Guelph Police knew that there might be a “media frenzy” when they arrested Kitchener South-Hespeler MP Marwan Tabbara last April, but senior management wasn’t told about the arrest until later.
How much later is unknown. They have refused to further discuss the matter, which is now before the courts.
Tabbara was arrested on April 9 and charged with assault, breaking and entering to commit an indictable offence and criminal harassment following a “933” call to police, which is a domestic disturbance. His next court appearance in Guelph is Aug. 28.
The charges didn’t become public until June 5, when two national media outlets broke the story.
GuelphToday made a Freedom of Information request regarding the matter, requesting information and internal correspondence regarding how knowledge of the arrest was handled internally by the Guelph Police Service and how requests for the release of information were discussed internally.
In response it received a total of 11 emails: three sent by media seeking information and none sent or received by the Police Chief or Deputy Chief.
It began on April 10 at 1:08 p.m., when arresting officer Const. Meghan Hern sent the following email to Cst. Kyle Grant, the media officer at the time.
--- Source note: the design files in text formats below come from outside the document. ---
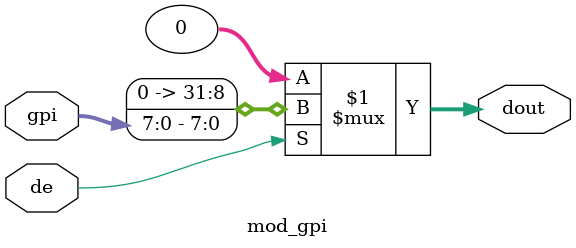
<source format=v>
module mod_gpi(de, dout, gpi);
	input de;
	output [31:0] dout;
	input [7:0] gpi;

	assign dout = (de) ? {24'b0,gpi} : 0;

endmodule

</source>
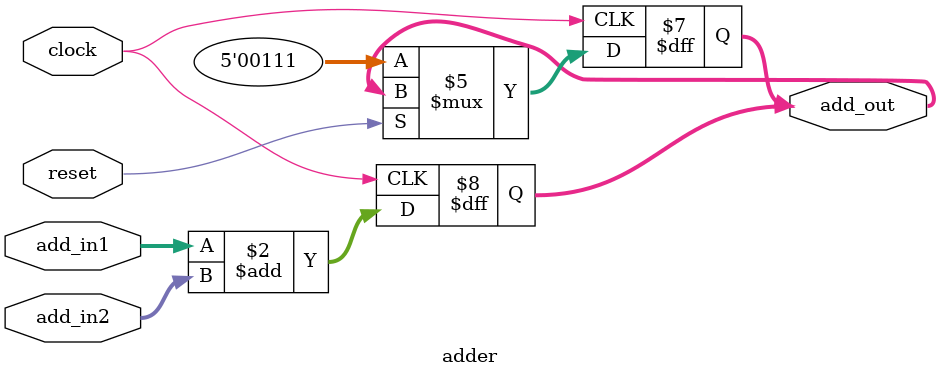
<source format=v>
module adder(clock,reset,add_in1,add_in2,add_out);

input wire clock;
input wire reset;
input wire [3:0] add_in1;
input wire [3:0] add_in2;
output reg [4:0] add_out;

always @(posedge clock)
	begin
		add_out <= add_in1 + add_in2;
	end

always @(posedge clock)
	begin
	if(!reset)
		begin
			add_out <=5'b00111;
		end
	end
endmodule

</source>
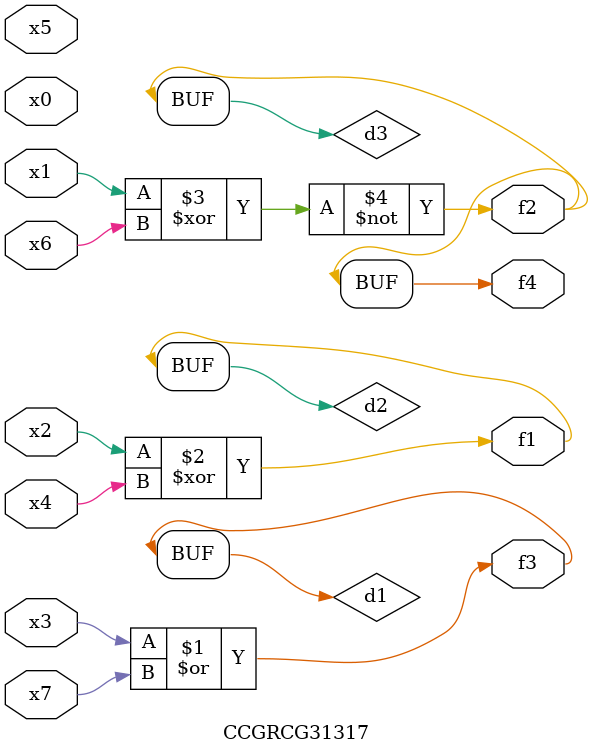
<source format=v>
module CCGRCG31317(
	input x0, x1, x2, x3, x4, x5, x6, x7,
	output f1, f2, f3, f4
);

	wire d1, d2, d3;

	or (d1, x3, x7);
	xor (d2, x2, x4);
	xnor (d3, x1, x6);
	assign f1 = d2;
	assign f2 = d3;
	assign f3 = d1;
	assign f4 = d3;
endmodule

</source>
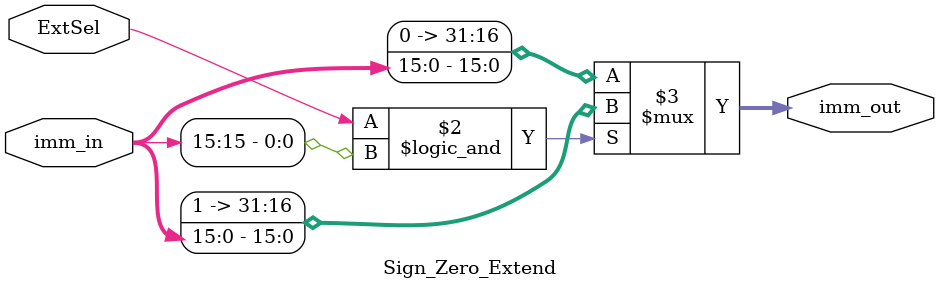
<source format=v>
`timescale 1ns / 1ps


module Sign_Zero_Extend(
    //16Î»immediate
    input [15:0] imm_in,
    //0£ºzero-extend£»1£ºsign-extend
    input ExtSel,
    //32Î»immdiate
    output [31:0] imm_out
    );
    //×î¸ßÎ»Îª1£º·ûºÅÍØÕ¹£»
    assign imm_out = (ExtSel && imm_in[15]==1'b1)? { 16'hffff, imm_in}: {16'b0, imm_in};//²ÉÈ¡Æ´½ÓÔËËã·û
endmodule

</source>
“Hey Kyle Forgot to send media email last night although not sure if it will be able to be released. Just want you to have the heads up the accused in 20-20060 is a federal MP so when and if it hits the news there could be a bit of a media frenzy.
Charges: Assault x2 Break, Enter Commit Criminal Harassment
Sent to bail hearing this morning, D/C McArthur made aware of incident.
Grant then confirms with Hern that the matter was a domestic dispute.
It is common practice for arresting officers to give the media officer a heads-up on items that might be of interest to the media, Guelph Police said.
“The Service’s Executive was not made aware of the arrest at that time,” says the response to GuelphToday’s FOI request, prepared by Tricia Agocs, FOI Analyst/Legal Assistant with the service.
It does not say when the service’s senior executive was notified.
Almost two months later, on June 5, a new media officer, Const. Brian Murphy, sent the following email to his supervisor, Insp. Andrea Ninacs.
It should be noted that certain information in the emails has been redacted.
“From: Brian Murphy <BMurphy@guelphpolice.ca> Sent: June 5, 2020 10:40 AM To: Andrea Ninacs <ANinacs@guelphpolice.ca> Subject: FW: Arrest information
Just when I thought it would be a quiet day.... I have rec'd the below request from [redacted] for information on the arrest of a member of parliament. I have attached a copy of the synopsis. I will go back through the media releases from April to see if Kyle [Grant] made mention of it in any way but I am certain he did NOT as it is his practice to NOT report on 933's.
[Redacted] believes that because he is a Public figure details should be released. Not sure I would agree and since it has been standard practice that we do not report on 993's in general I am not sure we would be obligated to here.”
Please advise. “
Ninacs told the new media officer, who was unaware of the situation prior, to follow up with the request from the media, “but just remember their urgency is not ours.”
On June 5 Guelph Police issued a statement confirming Tabbara was arrested. They issued another statement on June 11 and have declined to discuss the matter since.
Guelph Police defended not releasing Tabbara’s identity until pressed by media two months later because, in part, they don’t release the names of people charged if they are not considered a threat to the public, as they are allowed to do under the Police Act.
They also do not include every incident on its daily media release. Domestic disturbances are often among those not included.
The FOI response included a chronology of events provided by Agocs. Again, that chronology does not include when senior management was informed.
It reiterated Guelph Police policy not to release names of individuals charged if there is no threat to public safety, or what they do for a living.
“We do NOT notify places of employment/employers unless there is a specific reason to do so impacting a public safety concern,” Agocs said.
Police admitted to making an error when on June 11 when the media release included “the arrest of Mr. Tabbara was not brought to the attention of the media office.”
“Subsequent to its release, it was discovered that the above noted Media Statement included an error, that being that the Media Officer on April 10, 2020 had, in fact been made aware of the arrest of TABARRA by the arresting officer the day after the arrest was made. However, it would not have impacted the manner in which this incident was dealt with by the Media Officer at the time.”
It was noted that on June 1 a new media officer took over from the one on duty the night the arrest happened and that the new officer was unaware of the circumstances of the Tabbara matter” until media requests started coming in two months later.